Shitposts Weekly

Medium articles neither rare nor well-done for the week ending 4th August 2018.

What Do 90-Somethings Regret Most?: A Bible-thumper asks a bunch of old people a question. I’m sorry, but if you thought old people were all sexless mannequins who sit at the bingo hall all day instead of, y’know, being regular folks who like doing shit, you’re a fucking moron.

How to make your code better with intention-revealing function names: A webshit shits webshit about self-documenting code, using a trivial app where it’s possible to actually implement his recommendation. Sure, buddy. Why don’t you demonstrate this with a nontrivial application?

Web Architecture 101: A webshit sits on the can for too long about the nest of snakes he calls a webapp. This trash has too many moving parts, probably occasioned by the use of webshit like MongoDB and ElasticSearch. (Here’s a dirty little secret: real databases have full-text search capabilities.)

Minimalist Journaling: A Fun and Effective Tool for Tremendous Habit Change: A self-help booklet claims to teach you how to start new habits. He spouts psychobabble to support his “exciting new system”, which is a bunch of boxes with words in and adjacent to them. Buy a real logbook and work with a therapist.

There Are a Lot of Problems with Sex Robots: A wannabe ee cummings and former sex worker complains about sex robots. The biggest issue is, of course, that she thinks it will enable shitheads who treat women badly. I have some bad news: the current political climate is doing that just fine, no sexbots involved. More than that, these shitheads are unlikely to attract real women to begin with; just ask the Trump administration aides who can’t get a date in DC.

How the ‘Magic: The Gathering’ Color Wheel Explains Humanity: A grognard tries to apply a card game’s colour magic system to the real world. It goes about as well as every other attempt to apply a simplistic and unrealistic alignment system to the real world does. Some idiot exposed this grognard to a shitty fanfic written by a loser who doesn’t understand rationality.

8 New Diseases That Are Coming to Wipe Us Out: An ROI writes neo-Malthusian FUD about problems that would be more readily solved by not handing antibiotics out like candy or working our doctors and nurses to near-death. Or, in some cases, by killing privately-owned mass surveillance platforms.

How to Prevent Injuries Even if You Work a Desk Job: A professional shitposter learns some physical therapy and fails to provide scientific backing for any of it. I’m pretty sure you’d be better off talking to a physical therapist instead of taking PT advice from a professional shitposter, though.

The Extraordinary Power of Prolonged Eye Gazing: A performance artist performs a psychological experiment without bothering with such petty things as institutional review boards or protocols.

How to Make Better Decisions by Improving Your Intuition: An expert self-help booklet suggests trusting your subconscious self more.

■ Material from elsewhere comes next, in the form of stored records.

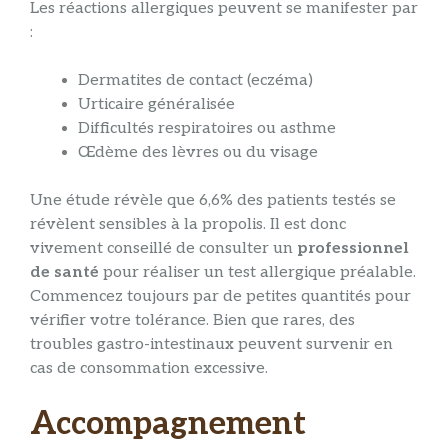
Les réactions allergiques peuvent se manifester par
:
Dermatites de contact (eczéma)
Urticaire généralisée
Difficultés respiratoires ou asthme
Œdème des lèvres ou du visage
Une étude révèle que 6,6% des patients testés se
révèlent sensibles à la propolis. Il est donc
vivement conseillé de consulter un
professionnel
de santé
pour réaliser un test allergique préalable.
Commencez toujours par de petites quantités pour
vérifier votre tolérance. Bien que rares, des
troubles gastro-intestinaux peuvent survenir en
cas de consommation excessive.
Accompagnement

Given how many shitheads try to use the “oh it just slipped out” excuse as to why they shouldn’t be punished for outstandingly shitty behaviour, I’m not sure I entirely agree with her. Then again, it might make it easier to filter out the shitheads.

Rare articles which are well-done.

Standing desks vs sitting: why sitting ISN’T slowly killing you: A webshit points out that standing desks are fucking stupid and sitting isn’t what’s killing people—it’s shitty diets.

The Secret Trap That’s Keeping You Stuck: An expert self-help booklet who should know better fucks up a work/life balance decision. What follows is a treatise how to deal with side effects.

I Tried 7 Different Morning Routines — Here’s What Made Me Happiest: A self-help booklet talks about how spending time being idle in the morning revs up her productivity.

I Grew Up in the Handmaid’s Tale: A woman documents a Catholic hellscape and how Ireland has largely improved since her nightmarish childhood.

The Secret Life of a Highly Sensitive Person: An expert self-help booklet talks about a surprisingly common, widely misunderstood trait.

When Companies Question the Value of Design: A webshit complains about companies who waste money on advice they don’t follow.